— DATA SUPPLIED —
------------------------
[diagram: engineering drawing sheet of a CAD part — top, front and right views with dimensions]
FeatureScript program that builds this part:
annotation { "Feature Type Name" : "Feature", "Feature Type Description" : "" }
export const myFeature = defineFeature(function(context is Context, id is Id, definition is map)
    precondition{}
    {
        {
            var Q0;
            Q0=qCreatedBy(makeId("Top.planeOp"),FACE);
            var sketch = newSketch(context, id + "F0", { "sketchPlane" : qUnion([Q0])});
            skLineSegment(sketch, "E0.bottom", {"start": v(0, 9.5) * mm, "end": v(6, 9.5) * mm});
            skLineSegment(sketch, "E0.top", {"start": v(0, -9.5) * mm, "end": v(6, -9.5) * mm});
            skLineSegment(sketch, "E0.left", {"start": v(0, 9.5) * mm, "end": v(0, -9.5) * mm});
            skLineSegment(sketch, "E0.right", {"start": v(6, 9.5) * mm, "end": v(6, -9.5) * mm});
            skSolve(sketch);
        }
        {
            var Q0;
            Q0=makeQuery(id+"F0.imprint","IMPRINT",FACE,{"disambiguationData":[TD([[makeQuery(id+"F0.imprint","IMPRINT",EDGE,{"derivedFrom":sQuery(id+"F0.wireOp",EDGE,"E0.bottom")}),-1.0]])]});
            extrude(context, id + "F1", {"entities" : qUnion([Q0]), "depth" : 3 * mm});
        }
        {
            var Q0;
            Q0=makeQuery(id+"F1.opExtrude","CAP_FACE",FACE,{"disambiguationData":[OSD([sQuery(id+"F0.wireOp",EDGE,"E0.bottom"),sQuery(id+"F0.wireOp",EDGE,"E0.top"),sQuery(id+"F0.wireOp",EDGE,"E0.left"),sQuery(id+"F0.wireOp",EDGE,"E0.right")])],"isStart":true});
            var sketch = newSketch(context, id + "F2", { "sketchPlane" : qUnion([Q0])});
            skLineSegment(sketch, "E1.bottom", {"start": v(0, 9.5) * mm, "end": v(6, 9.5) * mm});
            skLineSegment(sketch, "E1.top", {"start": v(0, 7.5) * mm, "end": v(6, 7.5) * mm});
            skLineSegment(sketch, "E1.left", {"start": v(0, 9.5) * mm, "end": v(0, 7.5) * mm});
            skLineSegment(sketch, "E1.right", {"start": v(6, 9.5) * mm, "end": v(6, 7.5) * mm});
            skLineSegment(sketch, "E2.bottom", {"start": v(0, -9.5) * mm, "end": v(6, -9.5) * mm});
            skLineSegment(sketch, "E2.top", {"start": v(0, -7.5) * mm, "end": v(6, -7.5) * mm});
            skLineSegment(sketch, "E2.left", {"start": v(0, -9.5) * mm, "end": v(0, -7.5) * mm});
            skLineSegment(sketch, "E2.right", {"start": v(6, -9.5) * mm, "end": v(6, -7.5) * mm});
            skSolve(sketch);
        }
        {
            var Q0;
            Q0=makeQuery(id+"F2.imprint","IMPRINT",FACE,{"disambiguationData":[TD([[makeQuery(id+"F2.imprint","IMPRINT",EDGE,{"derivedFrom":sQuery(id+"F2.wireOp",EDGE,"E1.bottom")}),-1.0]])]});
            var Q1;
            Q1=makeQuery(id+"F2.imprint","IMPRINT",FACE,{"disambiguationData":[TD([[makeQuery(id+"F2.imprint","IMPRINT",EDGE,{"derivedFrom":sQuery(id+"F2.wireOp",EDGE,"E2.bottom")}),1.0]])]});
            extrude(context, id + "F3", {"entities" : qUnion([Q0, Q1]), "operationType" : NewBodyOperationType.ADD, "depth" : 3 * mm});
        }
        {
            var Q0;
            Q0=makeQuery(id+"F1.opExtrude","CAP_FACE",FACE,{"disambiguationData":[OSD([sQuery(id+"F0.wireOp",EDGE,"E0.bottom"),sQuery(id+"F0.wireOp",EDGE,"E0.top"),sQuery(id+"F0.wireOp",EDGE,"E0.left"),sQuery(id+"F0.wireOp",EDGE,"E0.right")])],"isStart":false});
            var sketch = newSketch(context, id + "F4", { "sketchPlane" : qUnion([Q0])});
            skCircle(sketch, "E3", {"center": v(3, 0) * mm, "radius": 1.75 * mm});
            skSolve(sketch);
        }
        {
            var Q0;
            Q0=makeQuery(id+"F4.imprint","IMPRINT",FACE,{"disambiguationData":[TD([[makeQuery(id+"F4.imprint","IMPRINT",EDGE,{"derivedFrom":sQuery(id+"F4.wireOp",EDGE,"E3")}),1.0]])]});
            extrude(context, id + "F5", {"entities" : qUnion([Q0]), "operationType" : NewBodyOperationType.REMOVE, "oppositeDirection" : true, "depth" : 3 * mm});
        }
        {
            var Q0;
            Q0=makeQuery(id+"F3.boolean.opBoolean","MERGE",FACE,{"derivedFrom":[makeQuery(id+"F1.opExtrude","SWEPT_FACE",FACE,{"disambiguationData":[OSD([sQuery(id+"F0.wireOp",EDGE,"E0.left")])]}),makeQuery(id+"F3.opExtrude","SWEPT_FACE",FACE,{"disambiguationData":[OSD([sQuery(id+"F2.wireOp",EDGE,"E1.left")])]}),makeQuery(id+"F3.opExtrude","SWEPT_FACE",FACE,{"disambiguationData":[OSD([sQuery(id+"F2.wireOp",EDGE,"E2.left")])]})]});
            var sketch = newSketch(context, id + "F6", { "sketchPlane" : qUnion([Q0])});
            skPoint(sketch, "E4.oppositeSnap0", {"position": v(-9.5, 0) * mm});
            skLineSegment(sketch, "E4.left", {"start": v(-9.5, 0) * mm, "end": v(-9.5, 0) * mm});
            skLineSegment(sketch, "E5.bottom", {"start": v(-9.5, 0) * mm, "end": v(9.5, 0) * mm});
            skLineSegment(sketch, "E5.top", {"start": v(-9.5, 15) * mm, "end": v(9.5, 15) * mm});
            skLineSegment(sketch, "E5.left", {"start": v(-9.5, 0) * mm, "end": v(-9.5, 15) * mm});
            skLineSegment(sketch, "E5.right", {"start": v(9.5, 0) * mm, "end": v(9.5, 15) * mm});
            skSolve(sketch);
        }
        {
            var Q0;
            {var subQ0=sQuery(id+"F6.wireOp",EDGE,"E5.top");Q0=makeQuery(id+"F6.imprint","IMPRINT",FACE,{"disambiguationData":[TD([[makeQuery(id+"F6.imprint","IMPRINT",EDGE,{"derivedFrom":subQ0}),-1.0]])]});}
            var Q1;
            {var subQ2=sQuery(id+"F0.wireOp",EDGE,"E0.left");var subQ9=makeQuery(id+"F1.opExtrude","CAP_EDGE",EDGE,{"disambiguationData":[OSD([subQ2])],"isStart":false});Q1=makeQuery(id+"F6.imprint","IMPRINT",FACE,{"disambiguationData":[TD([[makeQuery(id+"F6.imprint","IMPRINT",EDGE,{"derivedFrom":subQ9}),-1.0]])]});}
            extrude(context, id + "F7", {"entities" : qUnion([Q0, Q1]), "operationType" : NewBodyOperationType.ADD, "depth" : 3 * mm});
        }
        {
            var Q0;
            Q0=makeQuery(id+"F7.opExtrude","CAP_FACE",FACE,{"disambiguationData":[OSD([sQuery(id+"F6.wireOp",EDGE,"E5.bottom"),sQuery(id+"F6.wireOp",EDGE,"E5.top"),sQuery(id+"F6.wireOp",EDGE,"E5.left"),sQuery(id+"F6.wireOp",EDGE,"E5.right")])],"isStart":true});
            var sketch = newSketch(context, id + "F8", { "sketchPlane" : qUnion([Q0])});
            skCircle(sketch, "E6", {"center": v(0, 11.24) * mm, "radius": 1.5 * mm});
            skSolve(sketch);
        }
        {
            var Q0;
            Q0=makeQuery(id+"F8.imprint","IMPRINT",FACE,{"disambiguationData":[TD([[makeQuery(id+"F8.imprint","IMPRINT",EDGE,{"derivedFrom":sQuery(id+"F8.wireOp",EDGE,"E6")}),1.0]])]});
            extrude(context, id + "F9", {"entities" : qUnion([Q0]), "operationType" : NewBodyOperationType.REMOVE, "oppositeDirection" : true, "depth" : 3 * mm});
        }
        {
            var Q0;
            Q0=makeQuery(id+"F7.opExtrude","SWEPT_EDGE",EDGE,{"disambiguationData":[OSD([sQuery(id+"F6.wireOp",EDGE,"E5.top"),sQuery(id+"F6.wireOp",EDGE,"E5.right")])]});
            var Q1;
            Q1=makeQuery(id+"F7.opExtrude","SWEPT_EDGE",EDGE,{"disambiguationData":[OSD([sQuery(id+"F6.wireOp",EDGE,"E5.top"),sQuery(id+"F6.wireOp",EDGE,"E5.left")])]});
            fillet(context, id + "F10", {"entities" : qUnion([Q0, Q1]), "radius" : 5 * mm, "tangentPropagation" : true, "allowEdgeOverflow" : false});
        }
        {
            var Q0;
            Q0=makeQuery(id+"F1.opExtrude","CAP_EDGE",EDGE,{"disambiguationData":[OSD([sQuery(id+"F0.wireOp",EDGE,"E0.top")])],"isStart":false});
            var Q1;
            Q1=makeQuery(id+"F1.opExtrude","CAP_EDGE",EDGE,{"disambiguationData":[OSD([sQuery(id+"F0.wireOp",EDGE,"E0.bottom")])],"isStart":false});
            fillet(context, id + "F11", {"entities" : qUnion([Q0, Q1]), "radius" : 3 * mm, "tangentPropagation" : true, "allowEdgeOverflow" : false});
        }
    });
------------------------
— EXERCISE —
Quote the data word for word, from its very first line through the line that contains "export const myFeature", including both of those lines.

— OUTPUT OF THE EXERCISE —
[diagram: engineering drawing sheet of a CAD part — top, front and right views with dimensions]
FeatureScript program that builds this part:
annotation { "Feature Type Name" : "Feature", "Feature Type Description" : "" }
export const myFeature = defineFeature(function(context is Context, id is Id, definition is map)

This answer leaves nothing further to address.